Recently published computer simulation of what happens to a planar condensate of highly magnetic ultracold atoms that have been bathed in laser beams designed to enhance the interactions among the atoms.  The arrows depict the average magnetic spin orientation at that place in the condensate.  In this particular spin texture, a collection of atoms with spins pointing down (blue arrows) circulate around a sample of spin-up atoms (red arrows). Note the circulation, but in this case, the core is filled. Credit: Brandon Anderson

Vortices pop-up in the weather, sink drains, and even astrophysics; they are also a feature of quantum superfluids, such as an ultracold atomic gas. Quantum physics dictates that the circulation in these systems obeys certain quantization criteria. When a superfluid is disturbed vortices will form in order to satisfy this circulation constraint. Vortices look like mini-tornados, having an essentially empty core or “eye” with the surrounding atoms circulating.

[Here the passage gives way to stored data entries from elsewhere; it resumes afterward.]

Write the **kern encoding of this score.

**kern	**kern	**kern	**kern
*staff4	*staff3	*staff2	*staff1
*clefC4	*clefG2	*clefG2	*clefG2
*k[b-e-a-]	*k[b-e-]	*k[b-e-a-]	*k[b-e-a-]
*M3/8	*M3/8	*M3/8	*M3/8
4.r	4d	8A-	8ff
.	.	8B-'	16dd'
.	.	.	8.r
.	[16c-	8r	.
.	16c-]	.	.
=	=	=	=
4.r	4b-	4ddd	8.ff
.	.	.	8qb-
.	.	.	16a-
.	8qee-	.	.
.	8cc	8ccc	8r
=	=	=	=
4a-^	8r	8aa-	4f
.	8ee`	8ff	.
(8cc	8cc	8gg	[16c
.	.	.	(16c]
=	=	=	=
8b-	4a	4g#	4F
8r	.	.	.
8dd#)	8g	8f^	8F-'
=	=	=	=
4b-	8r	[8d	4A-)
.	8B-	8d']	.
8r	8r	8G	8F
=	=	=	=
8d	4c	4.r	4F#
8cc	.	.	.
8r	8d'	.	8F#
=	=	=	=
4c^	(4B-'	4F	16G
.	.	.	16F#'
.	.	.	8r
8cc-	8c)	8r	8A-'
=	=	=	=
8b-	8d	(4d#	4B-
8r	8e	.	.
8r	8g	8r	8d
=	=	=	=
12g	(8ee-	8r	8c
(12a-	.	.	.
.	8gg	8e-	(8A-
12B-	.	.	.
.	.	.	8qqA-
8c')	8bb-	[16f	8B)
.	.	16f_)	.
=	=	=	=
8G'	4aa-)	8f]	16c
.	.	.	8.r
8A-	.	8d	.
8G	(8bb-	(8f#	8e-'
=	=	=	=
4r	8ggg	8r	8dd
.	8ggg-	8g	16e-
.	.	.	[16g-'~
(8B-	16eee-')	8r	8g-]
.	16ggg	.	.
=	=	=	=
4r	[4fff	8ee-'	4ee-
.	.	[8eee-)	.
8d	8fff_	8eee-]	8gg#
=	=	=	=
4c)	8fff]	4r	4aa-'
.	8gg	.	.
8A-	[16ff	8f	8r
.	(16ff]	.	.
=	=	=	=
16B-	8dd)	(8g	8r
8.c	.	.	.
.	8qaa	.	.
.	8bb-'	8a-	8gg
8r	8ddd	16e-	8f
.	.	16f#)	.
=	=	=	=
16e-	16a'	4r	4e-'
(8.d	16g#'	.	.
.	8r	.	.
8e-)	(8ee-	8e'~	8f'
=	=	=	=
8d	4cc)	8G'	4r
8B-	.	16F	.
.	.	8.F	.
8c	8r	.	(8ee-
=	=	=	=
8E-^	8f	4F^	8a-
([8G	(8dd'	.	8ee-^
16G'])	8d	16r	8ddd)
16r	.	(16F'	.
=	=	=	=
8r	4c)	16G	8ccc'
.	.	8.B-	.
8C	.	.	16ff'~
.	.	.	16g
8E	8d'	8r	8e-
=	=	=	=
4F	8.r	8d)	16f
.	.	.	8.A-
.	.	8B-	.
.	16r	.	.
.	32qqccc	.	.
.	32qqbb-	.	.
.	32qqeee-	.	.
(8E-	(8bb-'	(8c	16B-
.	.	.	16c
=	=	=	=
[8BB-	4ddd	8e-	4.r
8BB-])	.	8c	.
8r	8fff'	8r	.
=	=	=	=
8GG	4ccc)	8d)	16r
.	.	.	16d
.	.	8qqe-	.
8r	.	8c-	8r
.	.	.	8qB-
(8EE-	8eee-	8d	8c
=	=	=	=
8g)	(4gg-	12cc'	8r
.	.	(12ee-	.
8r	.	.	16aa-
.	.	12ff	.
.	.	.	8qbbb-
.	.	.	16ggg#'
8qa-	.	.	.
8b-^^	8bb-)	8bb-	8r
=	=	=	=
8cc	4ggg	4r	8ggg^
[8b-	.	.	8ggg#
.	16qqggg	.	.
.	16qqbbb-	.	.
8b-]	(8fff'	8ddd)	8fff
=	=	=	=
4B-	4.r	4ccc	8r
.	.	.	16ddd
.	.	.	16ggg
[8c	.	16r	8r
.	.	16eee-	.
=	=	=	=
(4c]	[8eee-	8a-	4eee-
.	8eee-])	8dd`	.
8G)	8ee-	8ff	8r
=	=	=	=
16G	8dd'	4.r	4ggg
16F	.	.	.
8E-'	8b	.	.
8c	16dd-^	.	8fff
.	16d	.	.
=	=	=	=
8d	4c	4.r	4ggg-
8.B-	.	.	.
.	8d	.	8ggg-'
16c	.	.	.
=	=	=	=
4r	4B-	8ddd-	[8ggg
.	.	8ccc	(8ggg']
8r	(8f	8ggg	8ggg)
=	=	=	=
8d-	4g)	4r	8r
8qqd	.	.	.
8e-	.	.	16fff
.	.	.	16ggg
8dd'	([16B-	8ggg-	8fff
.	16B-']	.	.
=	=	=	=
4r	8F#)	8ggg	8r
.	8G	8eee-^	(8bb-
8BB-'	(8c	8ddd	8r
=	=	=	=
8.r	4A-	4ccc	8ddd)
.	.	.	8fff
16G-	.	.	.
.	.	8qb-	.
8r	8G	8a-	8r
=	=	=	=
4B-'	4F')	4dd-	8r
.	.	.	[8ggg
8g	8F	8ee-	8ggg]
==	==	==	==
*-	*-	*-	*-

Stirring up a superfluid is one way to induce vortices. Changing the interactions of the system can also do this—for instance introducing spin-orbit coupling.  Vortices even nucleate as a thermal gas undergoes a phase transition into a Bose-Einstein condensate. Another cool aspect: in seeking out the lowest energy configuration, the vortices will arrange into a lattice (see image below, data taken and image created by W. Ketterle group @ MIT)

Read more to learn more about coreless vortices—a quantum storm without the ‘eye.’

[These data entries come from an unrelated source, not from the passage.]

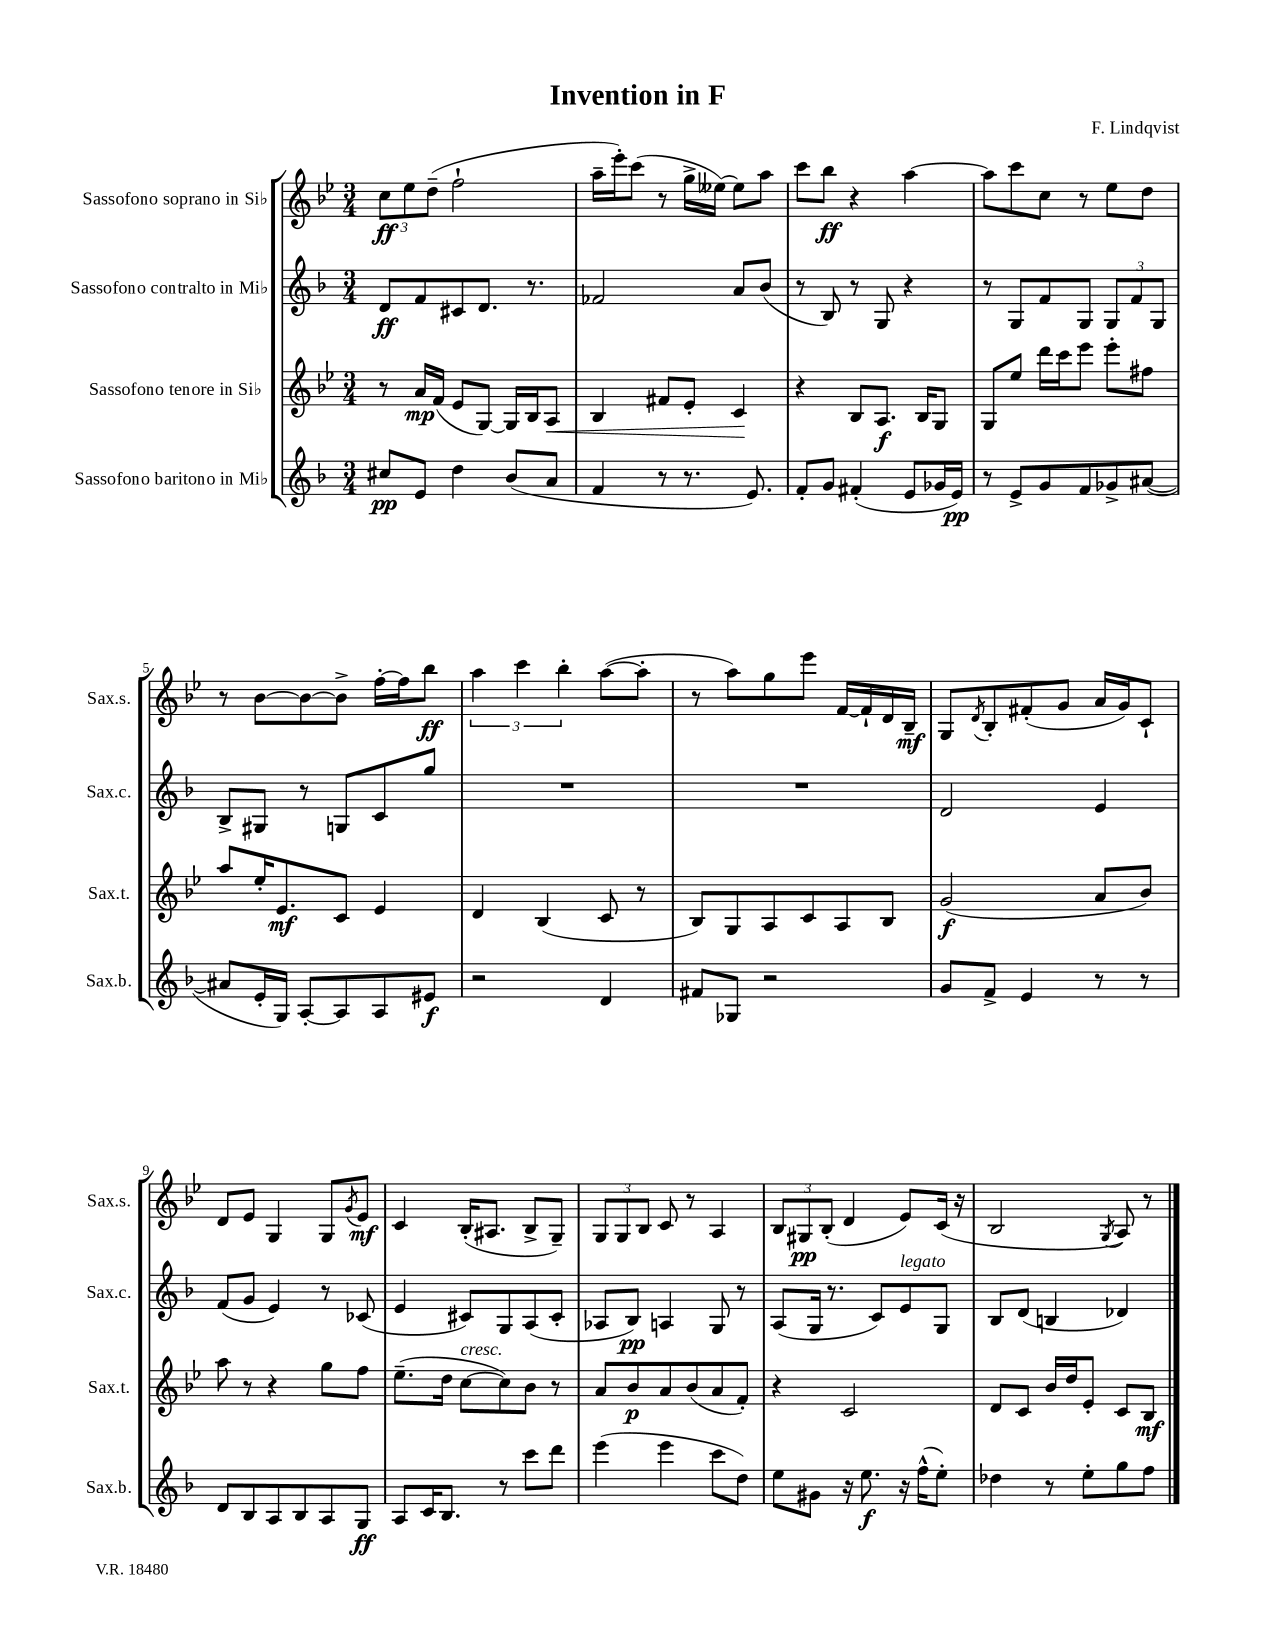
\header { title = "Invention in F" composer = "F. Lindqvist" }
<<
\new StaffGroup <<
\new Staff = "s0" \with { instrumentName = "Sassofono soprano in Sib" shortInstrumentName = "Sax.s." } {
    \clef treble \key bes \major \numericTimeSignature \time 3/4
    \tuplet 3/2 { c''8\ff ees''8 d''8--( } f''2-! |
    a''16-- ees'''16-.) c'''8( r8 g''16-> eeses''16~) eeses''8 a''8 |
    c'''8 bes''8\ff r4 a''4~ |
    a''8 c'''8 c''8 r8 ees''8 d''8 |
    r8 bes'8~ bes'8~ bes'8-> f''16~-. f''16 bes''8\ff |
    \tuplet 3/2 { a''4 c'''4 bes''4-. } a''8~( a''8-. |
    r8 a''8) g''8 ees'''8 f'16~ f'16-! d'16 bes16--\mf |
    g8 \acciaccatura { d'8 } bes8-. fis'8-.( g'8 a'16 g'16) c'8-! |
    d'8 ees'8 g4 g8 \acciaccatura { g'8 } ees'8\mf |
    c'4 bes16-.( ais8. bes8-> g8--) |
    \tuplet 3/2 { g8 g8 bes8 } c'8 r8 a4 |
    \tuplet 3/2 { bes8 gis8\pp bes8-.( } d'4 ees'8) c'16( r16 |
    bes2 \acciaccatura { g8 } a8) r8 \bar "|." |
}
\new Staff = "s1" \with { instrumentName = "Sassofono contralto in Mib" shortInstrumentName = "Sax.c." } {
    \clef treble \key f \major \numericTimeSignature \time 3/4
    d'8\ff f'8 cis'8 d'8. r8. |
    fes'2 a'8 bes'8( |
    r8 bes8) r8 g8 r4 |
    r8 g8 f'8 g8 \tuplet 3/2 { g8 f'8 g8 } |
    bes8-> gis8 r8 g8 c'8 g''8 |
    R2. |
    R2. |
    d'2 e'4 |
    f'8( g'8 e'4) r8 ces'8( |
    e'4 cis'8) g8 a8( cis'8-. |
    aes8 bes8\pp) a4 g8 r8 |
    a8( g16 r8. c'8) e'8^\markup { \italic "legato" } g8 |
    bes8 d'8( b4 des'4) \bar "|." |
}
\new Staff = "s2" \with { instrumentName = "Sassofono tenore in Sib" shortInstrumentName = "Sax.t." } {
    \clef treble \key bes \major \numericTimeSignature \time 3/4
    r8 a'16\mp f'16( ees'8 g8~) g16 bes16 a8\< |
    bes4 fis'8 ees'8-. c'4\! |
    r4 bes8 a8.\f bes16 g8 |
    g8 ees''8 d'''16 c'''16 ees'''8 ees'''8-. fis''8 |
    a''8 ees''16-. ees'8.\mf c'8 ees'4 |
    d'4 bes4( c'8 r8 |
    bes8) g8 a8 c'8 a8 bes8 |
    g'2\f( a'8 bes'8) |
    a''8 r8 r4 g''8 f''8 |
    ees''8.--( d''16 c''8~^\markup { \italic "cresc." } c''8) bes'8 r8 |
    a'8 bes'8\p a'8 bes'8( a'8 f'8-.) |
    r4 c'2 |
    d'8 c'8 bes'16 d''16 ees'8-. c'8 bes8\mf \bar "|." |
}
\new Staff = "s3" \with { instrumentName = "Sassofono baritono in Mib" shortInstrumentName = "Sax.b." } {
    \clef treble \key f \major \numericTimeSignature \time 3/4
    cis''8\pp e'8 d''4 bes'8( a'8 |
    f'4 r8 r8. e'8.) |
    f'8-. g'8 fis'4-.( e'8 ges'16 e'16\pp) |
    r8 e'8-> g'8 f'8 ges'8-> ais'8~( |
    ais'8 e'16-. g16) a8~-. a8 a8 eis'8\f |
    r2 d'4 |
    fis'8 ges8 r2 |
    g'8 f'8-> e'4 r8 r8 |
    d'8 bes8 a8 bes8 a8 g8\ff |
    a8 c'16 bes8. r8 c'''8 d'''8 |
    e'''4( e'''4 c'''8 d''8) |
    e''8 gis'8 r16 e''8.\f r16 f''16-^( e''8-.) |
    des''4 r8 e''8-. g''8 f''8 \bar "|." |
}
>>
>>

Recently JQI researchers used computer simulations to predict the behavior of magnetic atoms in a dipolar Bose Einstein condensate. When the atoms were subjected to additional laser beams the magnetic interactions among the atoms caused them to sort into striking spin texture patterns, including a “coreless vortex,” a condition in which one component of the atoms circulated around another component of atoms at rest in the middle (See image in above gallery).